[What you should do]
Only one stretch of the data is wanted: the line containing "middle pip: (366, 250)", the line containing "pinky tip: (597, 227)", and every line between them, copied exactly.
-------- Exercise inputs
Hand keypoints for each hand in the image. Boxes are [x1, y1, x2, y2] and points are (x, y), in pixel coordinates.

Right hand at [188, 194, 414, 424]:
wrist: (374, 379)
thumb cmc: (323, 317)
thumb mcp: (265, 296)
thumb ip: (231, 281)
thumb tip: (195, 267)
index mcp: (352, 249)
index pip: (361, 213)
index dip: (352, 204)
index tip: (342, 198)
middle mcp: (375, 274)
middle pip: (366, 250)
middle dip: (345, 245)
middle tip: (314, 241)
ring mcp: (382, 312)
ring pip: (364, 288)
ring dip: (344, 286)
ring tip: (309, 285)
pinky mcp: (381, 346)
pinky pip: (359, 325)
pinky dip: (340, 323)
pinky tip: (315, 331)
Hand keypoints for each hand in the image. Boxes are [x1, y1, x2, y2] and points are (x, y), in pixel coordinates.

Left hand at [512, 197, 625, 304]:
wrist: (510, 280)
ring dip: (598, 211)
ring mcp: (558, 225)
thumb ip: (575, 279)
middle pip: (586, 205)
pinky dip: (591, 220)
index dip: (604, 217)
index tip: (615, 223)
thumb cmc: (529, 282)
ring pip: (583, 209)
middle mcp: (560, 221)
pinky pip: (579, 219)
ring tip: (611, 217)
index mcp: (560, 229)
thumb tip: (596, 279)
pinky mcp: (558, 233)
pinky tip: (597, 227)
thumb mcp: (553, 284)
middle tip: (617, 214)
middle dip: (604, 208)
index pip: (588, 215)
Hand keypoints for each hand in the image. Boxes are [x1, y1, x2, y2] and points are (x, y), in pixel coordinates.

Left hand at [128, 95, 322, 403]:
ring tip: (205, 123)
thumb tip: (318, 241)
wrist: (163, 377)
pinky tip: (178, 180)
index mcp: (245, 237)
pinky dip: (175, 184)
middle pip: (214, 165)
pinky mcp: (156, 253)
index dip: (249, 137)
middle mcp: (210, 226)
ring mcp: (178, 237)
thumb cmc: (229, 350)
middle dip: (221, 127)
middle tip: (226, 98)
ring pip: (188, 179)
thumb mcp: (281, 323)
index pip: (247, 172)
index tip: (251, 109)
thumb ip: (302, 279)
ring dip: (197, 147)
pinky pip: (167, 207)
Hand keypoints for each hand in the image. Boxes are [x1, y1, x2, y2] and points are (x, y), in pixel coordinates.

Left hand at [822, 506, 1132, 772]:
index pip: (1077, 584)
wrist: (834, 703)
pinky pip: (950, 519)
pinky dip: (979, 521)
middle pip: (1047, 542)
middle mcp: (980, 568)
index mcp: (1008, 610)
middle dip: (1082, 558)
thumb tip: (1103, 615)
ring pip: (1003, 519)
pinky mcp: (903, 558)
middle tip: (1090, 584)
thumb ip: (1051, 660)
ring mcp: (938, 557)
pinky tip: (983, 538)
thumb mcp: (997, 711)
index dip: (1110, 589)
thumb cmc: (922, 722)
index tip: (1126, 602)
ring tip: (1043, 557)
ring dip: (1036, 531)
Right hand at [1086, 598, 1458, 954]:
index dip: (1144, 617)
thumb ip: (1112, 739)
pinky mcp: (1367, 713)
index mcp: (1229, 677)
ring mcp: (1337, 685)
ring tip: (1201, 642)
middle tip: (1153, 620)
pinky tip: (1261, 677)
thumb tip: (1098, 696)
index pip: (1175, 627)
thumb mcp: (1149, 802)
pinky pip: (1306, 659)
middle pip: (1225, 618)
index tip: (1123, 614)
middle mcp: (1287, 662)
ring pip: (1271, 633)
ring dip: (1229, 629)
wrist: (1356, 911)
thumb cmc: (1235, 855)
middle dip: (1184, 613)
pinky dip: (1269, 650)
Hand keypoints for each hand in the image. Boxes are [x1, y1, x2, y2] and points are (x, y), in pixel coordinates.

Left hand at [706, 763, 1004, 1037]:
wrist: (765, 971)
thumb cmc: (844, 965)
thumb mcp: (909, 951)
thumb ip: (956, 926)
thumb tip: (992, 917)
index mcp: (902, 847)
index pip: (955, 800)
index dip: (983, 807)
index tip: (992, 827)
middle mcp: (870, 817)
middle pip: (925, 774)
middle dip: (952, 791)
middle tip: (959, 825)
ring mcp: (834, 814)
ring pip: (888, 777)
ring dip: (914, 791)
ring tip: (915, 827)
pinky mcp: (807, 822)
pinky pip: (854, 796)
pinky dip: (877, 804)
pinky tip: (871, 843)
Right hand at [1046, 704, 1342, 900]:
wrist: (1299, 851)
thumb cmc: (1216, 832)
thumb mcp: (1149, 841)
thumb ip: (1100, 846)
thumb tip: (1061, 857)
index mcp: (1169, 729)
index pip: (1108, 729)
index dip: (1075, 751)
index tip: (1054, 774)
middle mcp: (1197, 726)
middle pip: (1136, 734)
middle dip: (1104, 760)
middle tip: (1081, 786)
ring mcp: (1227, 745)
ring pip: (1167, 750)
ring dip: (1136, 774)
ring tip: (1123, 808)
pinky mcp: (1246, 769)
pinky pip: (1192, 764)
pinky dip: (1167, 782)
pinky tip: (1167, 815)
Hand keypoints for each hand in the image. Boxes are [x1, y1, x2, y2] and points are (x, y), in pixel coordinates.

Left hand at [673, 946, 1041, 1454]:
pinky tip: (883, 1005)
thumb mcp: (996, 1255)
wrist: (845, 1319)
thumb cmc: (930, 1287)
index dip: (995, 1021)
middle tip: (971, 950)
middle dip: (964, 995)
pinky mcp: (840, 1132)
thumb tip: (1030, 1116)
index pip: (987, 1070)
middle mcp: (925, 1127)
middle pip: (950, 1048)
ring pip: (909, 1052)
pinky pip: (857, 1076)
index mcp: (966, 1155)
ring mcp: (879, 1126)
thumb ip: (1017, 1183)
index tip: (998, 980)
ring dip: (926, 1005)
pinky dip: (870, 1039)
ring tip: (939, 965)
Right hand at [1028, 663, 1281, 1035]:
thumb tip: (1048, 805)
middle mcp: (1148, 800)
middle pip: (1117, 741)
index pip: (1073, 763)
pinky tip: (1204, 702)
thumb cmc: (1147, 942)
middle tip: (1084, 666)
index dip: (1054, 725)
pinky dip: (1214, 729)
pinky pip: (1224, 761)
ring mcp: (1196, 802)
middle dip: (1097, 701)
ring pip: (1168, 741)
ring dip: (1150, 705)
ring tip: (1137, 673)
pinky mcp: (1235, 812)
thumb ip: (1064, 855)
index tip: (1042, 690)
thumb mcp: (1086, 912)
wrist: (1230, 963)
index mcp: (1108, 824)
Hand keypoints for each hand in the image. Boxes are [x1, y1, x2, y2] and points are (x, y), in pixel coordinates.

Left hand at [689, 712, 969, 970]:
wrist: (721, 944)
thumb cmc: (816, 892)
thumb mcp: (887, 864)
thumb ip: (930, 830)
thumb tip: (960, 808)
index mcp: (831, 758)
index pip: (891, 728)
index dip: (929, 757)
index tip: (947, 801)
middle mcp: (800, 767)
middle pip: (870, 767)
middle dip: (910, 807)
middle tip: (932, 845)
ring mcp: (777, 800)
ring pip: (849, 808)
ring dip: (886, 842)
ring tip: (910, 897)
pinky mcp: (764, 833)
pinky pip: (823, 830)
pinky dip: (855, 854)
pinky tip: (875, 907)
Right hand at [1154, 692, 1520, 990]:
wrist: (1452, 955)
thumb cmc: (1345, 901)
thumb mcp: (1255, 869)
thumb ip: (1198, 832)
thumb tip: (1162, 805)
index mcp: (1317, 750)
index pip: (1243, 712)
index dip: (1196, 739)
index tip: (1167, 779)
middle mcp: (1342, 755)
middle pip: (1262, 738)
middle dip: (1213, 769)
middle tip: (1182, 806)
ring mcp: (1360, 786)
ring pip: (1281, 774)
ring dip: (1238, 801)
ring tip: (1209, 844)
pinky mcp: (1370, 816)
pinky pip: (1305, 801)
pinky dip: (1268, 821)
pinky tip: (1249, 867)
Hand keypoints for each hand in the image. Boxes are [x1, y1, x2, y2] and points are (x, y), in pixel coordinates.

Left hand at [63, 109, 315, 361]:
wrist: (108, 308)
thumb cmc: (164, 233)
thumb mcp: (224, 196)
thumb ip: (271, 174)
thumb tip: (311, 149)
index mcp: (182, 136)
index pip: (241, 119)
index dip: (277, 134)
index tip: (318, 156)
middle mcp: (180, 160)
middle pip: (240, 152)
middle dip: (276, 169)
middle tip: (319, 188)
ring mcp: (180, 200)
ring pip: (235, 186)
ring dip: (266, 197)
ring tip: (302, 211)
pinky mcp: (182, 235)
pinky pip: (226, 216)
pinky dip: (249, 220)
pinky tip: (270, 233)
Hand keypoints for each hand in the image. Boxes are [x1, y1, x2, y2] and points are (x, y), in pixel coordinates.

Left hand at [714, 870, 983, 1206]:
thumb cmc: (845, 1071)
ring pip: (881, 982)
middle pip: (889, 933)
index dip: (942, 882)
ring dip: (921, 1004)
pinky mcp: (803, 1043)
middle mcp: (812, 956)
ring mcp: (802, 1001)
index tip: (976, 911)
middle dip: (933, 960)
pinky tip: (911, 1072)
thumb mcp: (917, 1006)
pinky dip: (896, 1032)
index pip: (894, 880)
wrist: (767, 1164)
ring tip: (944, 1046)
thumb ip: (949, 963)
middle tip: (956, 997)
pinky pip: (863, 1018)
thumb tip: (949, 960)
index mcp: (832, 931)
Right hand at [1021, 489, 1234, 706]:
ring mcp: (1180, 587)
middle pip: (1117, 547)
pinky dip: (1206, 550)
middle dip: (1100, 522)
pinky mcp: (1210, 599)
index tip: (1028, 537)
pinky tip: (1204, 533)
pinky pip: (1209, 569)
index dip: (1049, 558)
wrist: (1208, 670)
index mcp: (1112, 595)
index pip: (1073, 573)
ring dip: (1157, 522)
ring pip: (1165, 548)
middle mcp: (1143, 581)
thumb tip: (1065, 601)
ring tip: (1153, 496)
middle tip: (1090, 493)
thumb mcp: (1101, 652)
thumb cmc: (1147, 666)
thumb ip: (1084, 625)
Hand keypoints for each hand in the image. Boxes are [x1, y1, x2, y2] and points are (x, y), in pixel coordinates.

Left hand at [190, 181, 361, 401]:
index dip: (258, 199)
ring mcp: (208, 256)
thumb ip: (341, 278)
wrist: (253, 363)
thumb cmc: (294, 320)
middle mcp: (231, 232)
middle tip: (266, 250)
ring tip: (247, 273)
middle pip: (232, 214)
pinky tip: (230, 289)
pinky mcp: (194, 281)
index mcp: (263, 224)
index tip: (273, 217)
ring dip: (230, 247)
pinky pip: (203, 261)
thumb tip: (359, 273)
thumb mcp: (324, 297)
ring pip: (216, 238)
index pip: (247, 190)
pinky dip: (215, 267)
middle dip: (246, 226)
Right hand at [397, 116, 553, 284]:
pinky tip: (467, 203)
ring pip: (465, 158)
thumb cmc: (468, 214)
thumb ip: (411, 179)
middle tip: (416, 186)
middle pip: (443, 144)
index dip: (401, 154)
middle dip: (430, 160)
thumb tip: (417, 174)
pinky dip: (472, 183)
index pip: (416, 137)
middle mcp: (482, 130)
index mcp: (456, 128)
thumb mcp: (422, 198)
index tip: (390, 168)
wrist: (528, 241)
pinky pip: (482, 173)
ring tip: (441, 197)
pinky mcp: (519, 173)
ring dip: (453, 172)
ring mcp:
----------------
[Output of the exercise]
middle pip: (366, 250)
middle dip: (345, 245)
middle tip: (314, 241)
ring mcp: (382, 312)
ring pip: (364, 288)
ring dip: (344, 286)
ring tip: (309, 285)
pinky mcp: (381, 346)
pinky pip: (359, 325)
pinky dip: (340, 323)
pinky tip: (315, 331)
Hand keypoints for each hand in the image. Boxes are [x1, y1, x2, y2] and points are (x, y), in pixel coordinates.

Left hand at [512, 197, 625, 304]:
wrist: (510, 280)
ring dip: (598, 211)
ring mcp: (558, 225)
thumb ip: (575, 279)
middle pip: (586, 205)
pinky dip: (591, 220)
index dip: (604, 217)
index tip: (615, 223)
thumb cmc: (529, 282)
ring pip: (583, 209)
middle mcp: (560, 221)
pinky pip: (579, 219)
ring tip: (611, 217)
index mcp: (560, 229)
thumb tip: (596, 279)
pinky mcp: (558, 233)
pinky tip: (597, 227)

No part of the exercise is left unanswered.